#### Given data

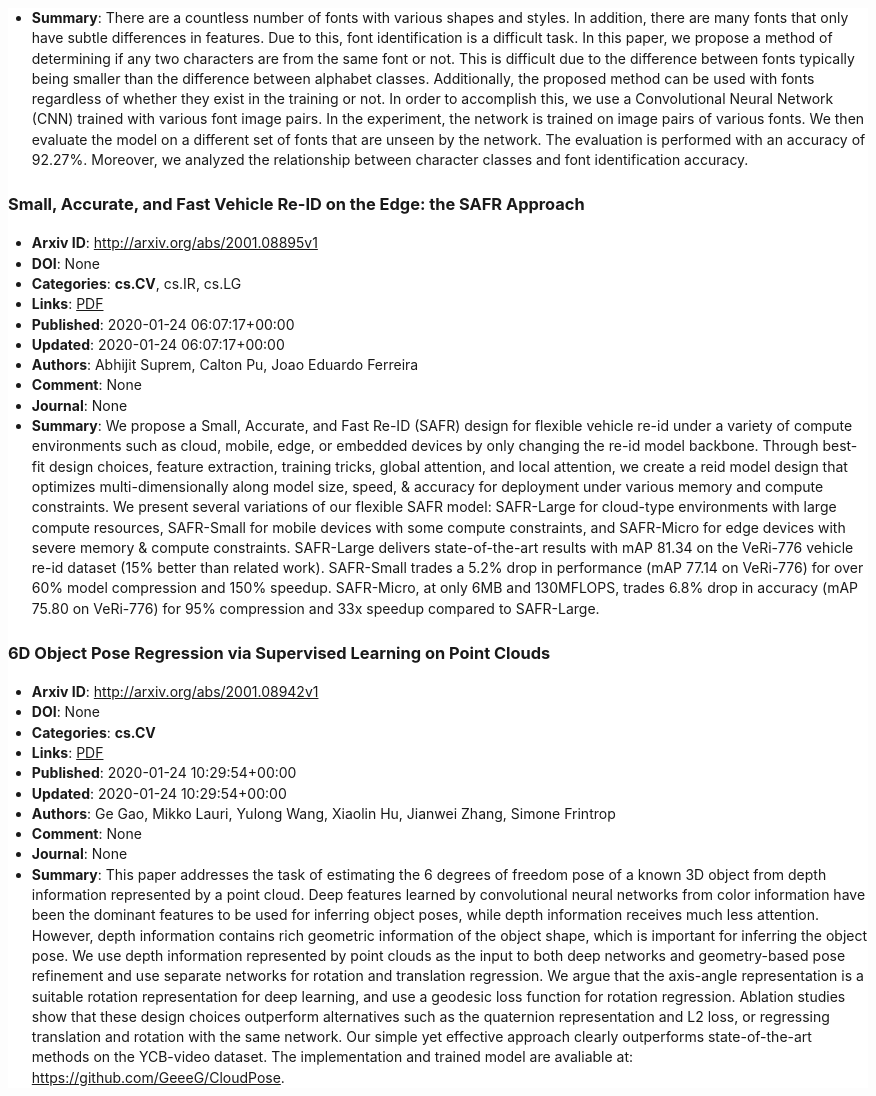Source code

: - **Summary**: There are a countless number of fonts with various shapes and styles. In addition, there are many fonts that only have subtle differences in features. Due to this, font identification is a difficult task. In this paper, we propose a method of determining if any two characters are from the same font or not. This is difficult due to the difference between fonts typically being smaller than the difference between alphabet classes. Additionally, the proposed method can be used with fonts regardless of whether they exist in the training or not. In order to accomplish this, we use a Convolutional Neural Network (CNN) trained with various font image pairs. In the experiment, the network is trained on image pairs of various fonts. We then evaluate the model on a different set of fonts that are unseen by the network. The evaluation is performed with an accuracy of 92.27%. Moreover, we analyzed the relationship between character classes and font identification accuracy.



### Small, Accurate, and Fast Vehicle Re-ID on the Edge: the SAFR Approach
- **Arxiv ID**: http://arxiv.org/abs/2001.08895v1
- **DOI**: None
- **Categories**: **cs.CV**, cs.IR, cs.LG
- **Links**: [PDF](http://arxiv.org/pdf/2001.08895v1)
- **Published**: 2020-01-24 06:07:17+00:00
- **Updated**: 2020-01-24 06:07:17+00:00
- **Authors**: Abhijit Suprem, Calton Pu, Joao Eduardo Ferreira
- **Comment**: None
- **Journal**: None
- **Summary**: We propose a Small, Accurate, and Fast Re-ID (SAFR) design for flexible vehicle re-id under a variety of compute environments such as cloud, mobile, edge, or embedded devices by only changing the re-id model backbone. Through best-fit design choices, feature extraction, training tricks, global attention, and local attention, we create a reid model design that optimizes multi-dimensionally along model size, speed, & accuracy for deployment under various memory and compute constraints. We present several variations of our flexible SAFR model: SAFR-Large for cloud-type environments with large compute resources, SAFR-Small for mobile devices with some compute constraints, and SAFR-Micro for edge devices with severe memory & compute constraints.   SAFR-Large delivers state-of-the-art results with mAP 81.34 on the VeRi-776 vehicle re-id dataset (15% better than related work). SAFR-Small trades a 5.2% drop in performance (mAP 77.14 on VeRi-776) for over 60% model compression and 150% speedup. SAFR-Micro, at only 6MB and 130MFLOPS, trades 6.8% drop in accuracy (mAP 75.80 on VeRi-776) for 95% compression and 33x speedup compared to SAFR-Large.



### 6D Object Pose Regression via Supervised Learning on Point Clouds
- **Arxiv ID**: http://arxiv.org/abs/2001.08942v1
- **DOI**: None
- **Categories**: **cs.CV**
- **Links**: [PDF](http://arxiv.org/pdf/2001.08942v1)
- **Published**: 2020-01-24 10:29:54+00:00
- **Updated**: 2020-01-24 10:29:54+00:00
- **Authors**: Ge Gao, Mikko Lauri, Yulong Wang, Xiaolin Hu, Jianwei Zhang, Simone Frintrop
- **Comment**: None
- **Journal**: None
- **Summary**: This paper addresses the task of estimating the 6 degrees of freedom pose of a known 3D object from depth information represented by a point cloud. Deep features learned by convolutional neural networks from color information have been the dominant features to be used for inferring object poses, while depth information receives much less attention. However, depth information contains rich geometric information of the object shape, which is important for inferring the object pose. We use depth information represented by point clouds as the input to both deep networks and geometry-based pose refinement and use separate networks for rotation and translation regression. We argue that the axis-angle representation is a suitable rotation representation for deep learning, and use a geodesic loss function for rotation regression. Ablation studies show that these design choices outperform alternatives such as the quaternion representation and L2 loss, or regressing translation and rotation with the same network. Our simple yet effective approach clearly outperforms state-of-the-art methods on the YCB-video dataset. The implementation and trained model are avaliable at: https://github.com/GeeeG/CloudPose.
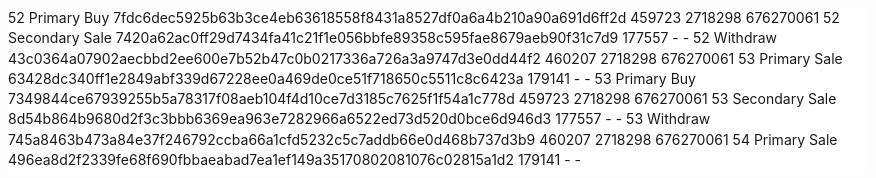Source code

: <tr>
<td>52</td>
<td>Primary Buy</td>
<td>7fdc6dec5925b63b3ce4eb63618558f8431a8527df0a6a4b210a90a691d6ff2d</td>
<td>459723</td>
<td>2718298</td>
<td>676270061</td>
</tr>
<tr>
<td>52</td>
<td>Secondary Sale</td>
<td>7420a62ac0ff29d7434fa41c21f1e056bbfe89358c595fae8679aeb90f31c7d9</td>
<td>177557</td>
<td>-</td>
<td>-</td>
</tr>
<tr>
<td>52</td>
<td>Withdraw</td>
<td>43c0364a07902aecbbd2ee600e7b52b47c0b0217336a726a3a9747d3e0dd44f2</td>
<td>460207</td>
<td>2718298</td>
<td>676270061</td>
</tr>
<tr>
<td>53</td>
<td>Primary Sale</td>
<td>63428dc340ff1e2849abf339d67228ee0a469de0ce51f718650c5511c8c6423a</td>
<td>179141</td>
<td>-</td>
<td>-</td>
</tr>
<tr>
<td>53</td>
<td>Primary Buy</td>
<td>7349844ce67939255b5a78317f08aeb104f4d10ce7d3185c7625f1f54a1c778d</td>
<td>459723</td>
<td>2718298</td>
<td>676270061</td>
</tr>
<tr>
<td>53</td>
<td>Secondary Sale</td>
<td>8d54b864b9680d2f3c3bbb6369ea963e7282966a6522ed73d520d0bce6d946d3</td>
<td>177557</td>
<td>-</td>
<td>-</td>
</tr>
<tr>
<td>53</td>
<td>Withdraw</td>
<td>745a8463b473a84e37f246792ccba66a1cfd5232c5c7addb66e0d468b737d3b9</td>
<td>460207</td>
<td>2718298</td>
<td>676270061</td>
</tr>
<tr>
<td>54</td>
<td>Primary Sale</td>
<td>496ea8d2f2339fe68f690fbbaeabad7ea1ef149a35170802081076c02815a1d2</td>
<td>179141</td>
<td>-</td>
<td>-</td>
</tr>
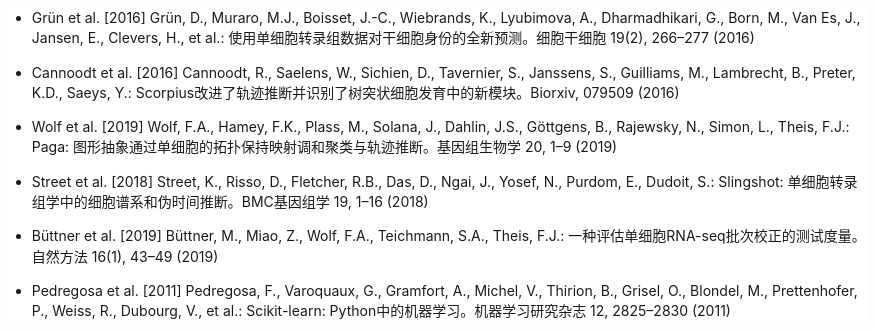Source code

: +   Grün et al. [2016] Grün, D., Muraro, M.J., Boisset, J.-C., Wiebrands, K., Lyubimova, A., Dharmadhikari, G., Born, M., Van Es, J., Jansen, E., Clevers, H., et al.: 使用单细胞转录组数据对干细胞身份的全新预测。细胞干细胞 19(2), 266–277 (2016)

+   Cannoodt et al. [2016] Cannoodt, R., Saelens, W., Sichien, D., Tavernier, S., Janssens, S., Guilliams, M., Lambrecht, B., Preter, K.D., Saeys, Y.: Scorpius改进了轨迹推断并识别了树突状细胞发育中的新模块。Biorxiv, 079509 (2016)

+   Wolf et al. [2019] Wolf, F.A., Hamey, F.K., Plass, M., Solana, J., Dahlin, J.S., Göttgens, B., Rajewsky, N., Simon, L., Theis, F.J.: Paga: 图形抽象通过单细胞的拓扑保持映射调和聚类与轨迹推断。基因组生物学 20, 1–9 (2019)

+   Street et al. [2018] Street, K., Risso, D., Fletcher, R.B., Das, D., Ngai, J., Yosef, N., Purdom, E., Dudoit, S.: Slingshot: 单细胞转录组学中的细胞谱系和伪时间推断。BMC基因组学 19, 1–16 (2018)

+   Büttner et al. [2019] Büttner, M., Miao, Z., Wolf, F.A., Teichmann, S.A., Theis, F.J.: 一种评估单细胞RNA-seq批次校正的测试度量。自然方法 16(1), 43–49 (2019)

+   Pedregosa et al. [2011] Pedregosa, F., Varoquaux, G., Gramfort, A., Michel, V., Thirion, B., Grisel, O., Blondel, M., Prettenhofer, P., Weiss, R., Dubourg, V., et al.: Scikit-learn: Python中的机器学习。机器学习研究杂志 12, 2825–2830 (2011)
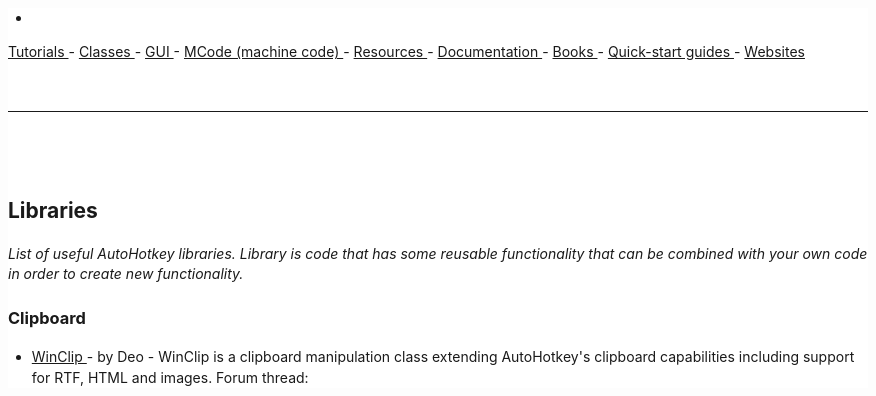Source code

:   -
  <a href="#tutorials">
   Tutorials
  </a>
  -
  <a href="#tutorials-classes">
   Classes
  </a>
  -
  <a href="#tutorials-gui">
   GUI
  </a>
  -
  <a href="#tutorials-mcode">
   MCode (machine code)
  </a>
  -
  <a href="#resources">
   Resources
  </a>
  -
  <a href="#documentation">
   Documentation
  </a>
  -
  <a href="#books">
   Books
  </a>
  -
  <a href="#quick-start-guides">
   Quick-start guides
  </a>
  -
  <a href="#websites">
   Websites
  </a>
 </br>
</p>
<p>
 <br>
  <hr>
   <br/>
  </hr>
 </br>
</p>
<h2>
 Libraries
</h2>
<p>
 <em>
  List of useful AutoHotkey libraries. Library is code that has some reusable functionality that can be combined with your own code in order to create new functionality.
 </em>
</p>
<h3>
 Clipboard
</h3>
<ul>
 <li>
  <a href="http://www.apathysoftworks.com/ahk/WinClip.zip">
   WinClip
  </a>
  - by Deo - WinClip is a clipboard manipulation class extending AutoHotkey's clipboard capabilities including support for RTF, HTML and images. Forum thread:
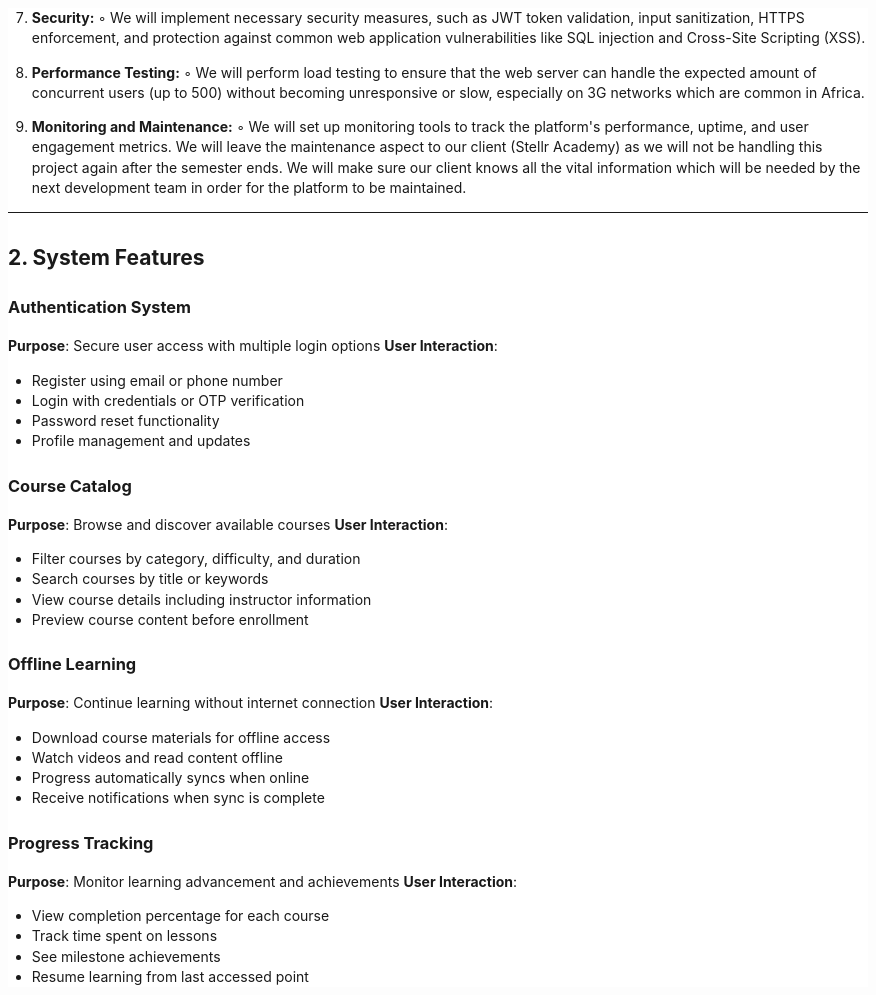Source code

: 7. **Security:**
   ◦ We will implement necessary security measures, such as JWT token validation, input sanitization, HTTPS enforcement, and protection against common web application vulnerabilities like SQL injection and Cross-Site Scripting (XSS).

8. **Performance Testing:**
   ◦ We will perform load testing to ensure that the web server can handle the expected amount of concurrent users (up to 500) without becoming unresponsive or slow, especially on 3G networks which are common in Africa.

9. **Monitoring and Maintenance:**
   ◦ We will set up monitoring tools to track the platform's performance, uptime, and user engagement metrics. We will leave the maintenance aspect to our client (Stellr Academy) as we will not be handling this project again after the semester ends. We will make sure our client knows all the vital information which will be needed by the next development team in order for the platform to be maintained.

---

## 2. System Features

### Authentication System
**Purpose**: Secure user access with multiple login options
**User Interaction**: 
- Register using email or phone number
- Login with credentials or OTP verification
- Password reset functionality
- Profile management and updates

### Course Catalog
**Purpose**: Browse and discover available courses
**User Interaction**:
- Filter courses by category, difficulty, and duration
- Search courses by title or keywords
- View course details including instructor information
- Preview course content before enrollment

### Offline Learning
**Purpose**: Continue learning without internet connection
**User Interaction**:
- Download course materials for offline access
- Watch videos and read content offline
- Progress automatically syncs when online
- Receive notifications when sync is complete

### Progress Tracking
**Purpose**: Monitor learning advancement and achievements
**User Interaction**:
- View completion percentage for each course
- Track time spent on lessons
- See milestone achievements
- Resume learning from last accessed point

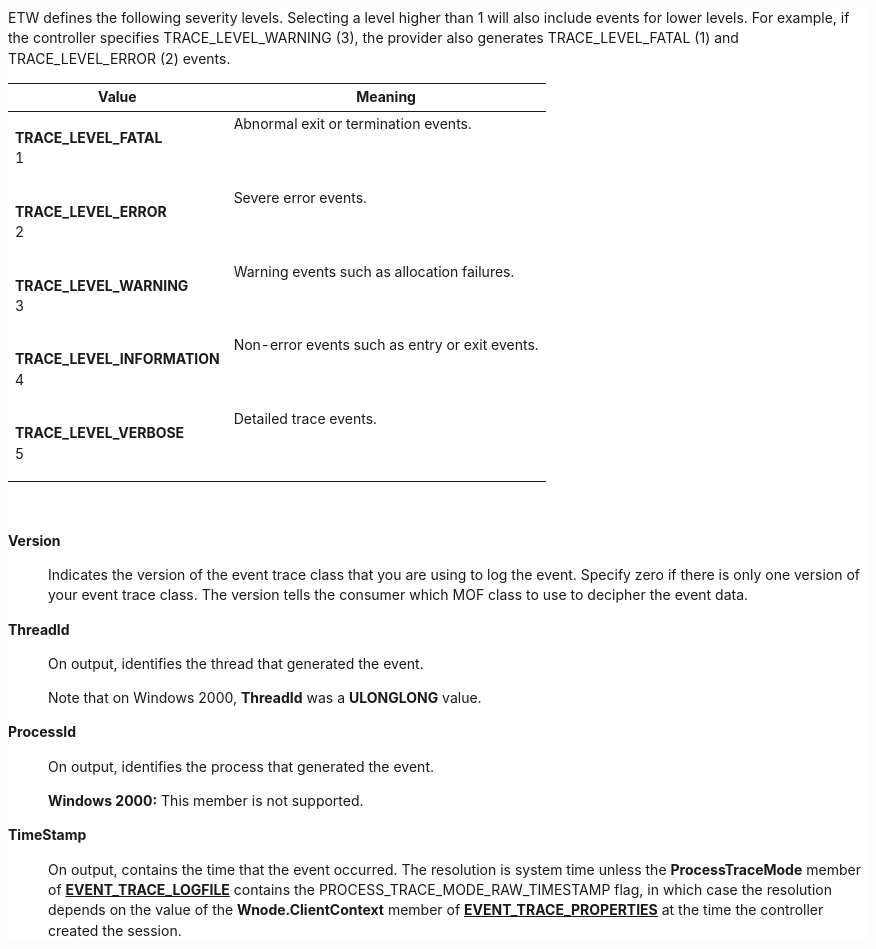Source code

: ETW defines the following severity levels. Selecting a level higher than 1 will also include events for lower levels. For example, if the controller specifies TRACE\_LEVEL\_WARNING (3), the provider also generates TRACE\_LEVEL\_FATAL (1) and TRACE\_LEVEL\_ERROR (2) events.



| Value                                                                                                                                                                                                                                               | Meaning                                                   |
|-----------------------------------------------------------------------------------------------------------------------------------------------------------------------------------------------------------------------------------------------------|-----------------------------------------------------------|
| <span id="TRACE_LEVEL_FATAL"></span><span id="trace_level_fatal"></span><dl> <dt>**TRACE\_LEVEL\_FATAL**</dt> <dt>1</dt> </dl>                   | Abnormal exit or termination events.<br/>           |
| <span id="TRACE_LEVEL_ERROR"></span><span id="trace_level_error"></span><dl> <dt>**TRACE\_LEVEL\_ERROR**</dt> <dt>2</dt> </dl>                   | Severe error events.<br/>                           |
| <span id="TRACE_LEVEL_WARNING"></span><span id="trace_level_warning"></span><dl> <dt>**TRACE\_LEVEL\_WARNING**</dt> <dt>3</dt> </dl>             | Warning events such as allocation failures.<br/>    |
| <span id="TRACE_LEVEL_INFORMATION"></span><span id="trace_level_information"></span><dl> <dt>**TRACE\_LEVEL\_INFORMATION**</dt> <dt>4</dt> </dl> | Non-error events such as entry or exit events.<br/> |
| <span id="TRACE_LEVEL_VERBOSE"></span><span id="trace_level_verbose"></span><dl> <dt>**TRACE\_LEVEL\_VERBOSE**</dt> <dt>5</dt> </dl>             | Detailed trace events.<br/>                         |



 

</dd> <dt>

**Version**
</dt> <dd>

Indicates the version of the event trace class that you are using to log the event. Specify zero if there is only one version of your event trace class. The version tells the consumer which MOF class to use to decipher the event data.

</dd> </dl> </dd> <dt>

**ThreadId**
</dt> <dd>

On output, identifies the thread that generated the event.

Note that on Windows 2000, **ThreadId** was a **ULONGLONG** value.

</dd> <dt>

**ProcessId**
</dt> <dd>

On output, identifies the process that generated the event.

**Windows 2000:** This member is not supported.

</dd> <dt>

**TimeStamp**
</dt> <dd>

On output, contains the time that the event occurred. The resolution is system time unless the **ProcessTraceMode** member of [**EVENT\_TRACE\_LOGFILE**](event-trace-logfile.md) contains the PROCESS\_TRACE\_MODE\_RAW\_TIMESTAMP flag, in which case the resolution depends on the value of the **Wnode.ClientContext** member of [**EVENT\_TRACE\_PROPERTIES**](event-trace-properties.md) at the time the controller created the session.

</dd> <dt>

########

◆ Work item
Throughout the data above, report every line that contains the string "Fast".

◆ Exercise solution
### Small, Accurate, and Fast Vehicle Re-ID on the Edge: the SAFR Approach
- **Summary**: We propose a Small, Accurate, and Fast Re-ID (SAFR) design for flexible vehicle re-id under a variety of compute environments such as cloud, mobile, edge, or embedded devices by only changing the re-id model backbone. Through best-fit design choices, feature extraction, training tricks, global attention, and local attention, we create a reid model design that optimizes multi-dimensionally along model size, speed, & accuracy for deployment under various memory and compute constraints. We present several variations of our flexible SAFR model: SAFR-Large for cloud-type environments with large compute resources, SAFR-Small for mobile devices with some compute constraints, and SAFR-Micro for edge devices with severe memory & compute constraints.   SAFR-Large delivers state-of-the-art results with mAP 81.34 on the VeRi-776 vehicle re-id dataset (15% better than related work). SAFR-Small trades a 5.2% drop in performance (mAP 77.14 on VeRi-776) for over 60% model compression and 150% speedup. SAFR-Micro, at only 6MB and 130MFLOPS, trades 6.8% drop in accuracy (mAP 75.80 on VeRi-776) for 95% compression and 33x speedup compared to SAFR-Large.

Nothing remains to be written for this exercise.